Top of RECORDS PROVIDED

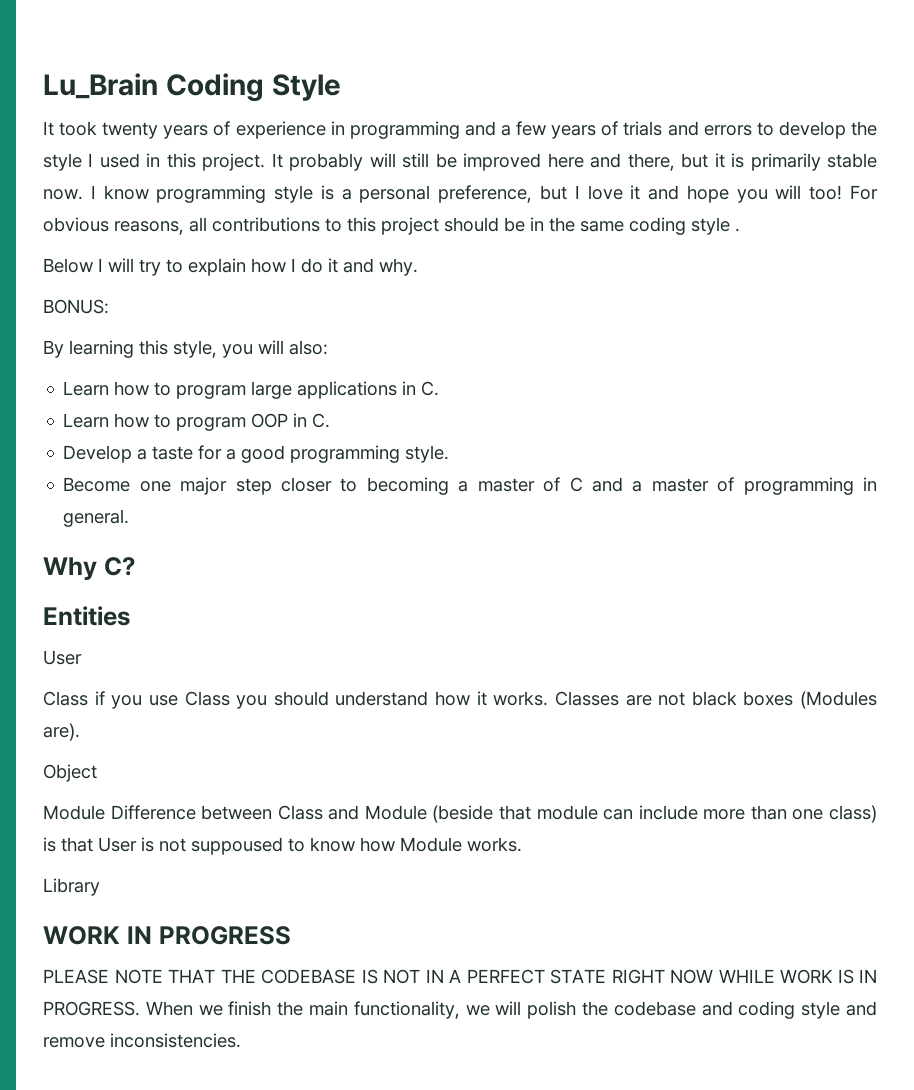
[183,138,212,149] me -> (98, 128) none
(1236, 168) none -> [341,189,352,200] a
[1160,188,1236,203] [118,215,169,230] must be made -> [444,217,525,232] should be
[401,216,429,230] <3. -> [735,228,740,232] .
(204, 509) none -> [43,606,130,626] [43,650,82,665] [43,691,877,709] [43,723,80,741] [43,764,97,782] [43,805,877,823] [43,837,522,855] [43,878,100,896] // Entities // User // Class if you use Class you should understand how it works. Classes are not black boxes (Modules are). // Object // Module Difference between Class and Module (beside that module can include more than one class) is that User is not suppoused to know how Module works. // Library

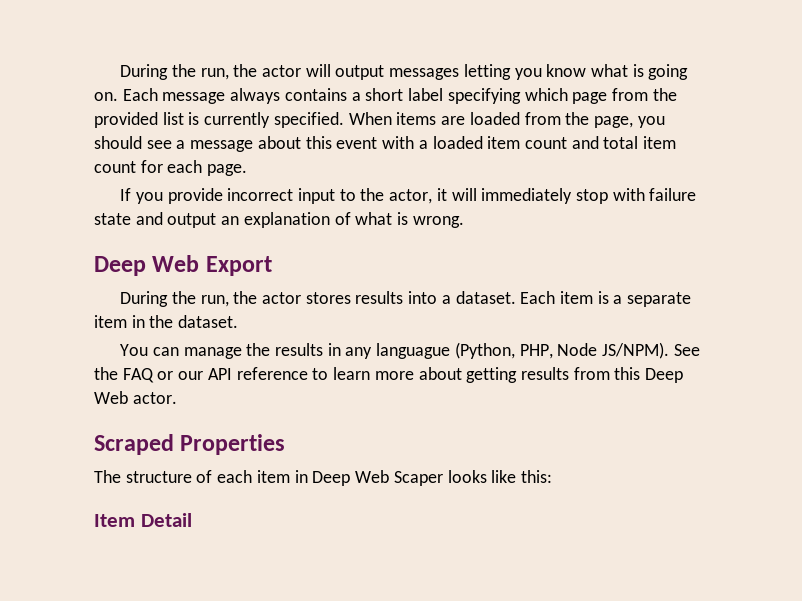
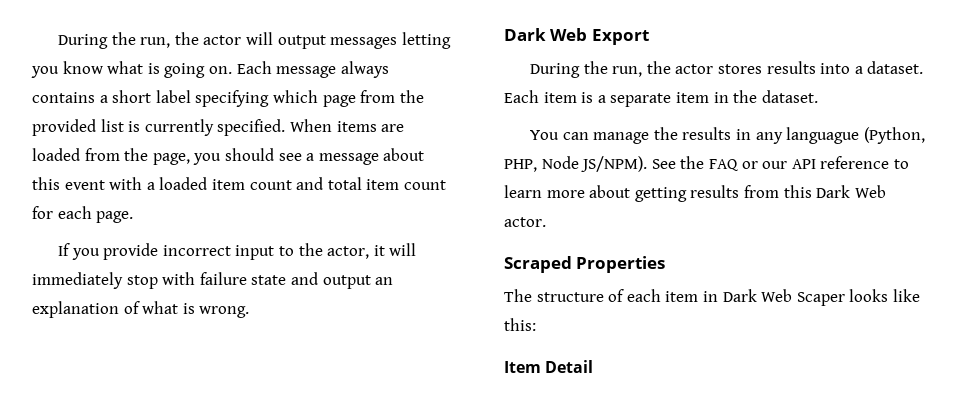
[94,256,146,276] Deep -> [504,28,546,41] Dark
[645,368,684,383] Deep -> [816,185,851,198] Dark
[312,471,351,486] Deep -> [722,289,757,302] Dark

Bottom of RECORDS PROVIDED

# ASSIGNMENT:
The entries above need to be transcribed word for word, and the pictures stay out.

# TASK OUTPUT:
[183,138,212,149] me -> (98, 128) none
(1236, 168) none -> [341,189,352,200] a
[1160,188,1236,203] [118,215,169,230] must be made -> [444,217,525,232] should be
[401,216,429,230] <3. -> [735,228,740,232] .
(204, 509) none -> [43,606,130,626] [43,650,82,665] [43,691,877,709] [43,723,80,741] [43,764,97,782] [43,805,877,823] [43,837,522,855] [43,878,100,896] // Entities // User // Class if you use Class you should understand how it works. Classes are not black boxes (Modules are). // Object // Module Difference between Class and Module (beside that module can include more than one class) is that User is not suppoused to know how Module works. // Library

[94,256,146,276] Deep -> [504,28,546,41] Dark
[645,368,684,383] Deep -> [816,185,851,198] Dark
[312,471,351,486] Deep -> [722,289,757,302] Dark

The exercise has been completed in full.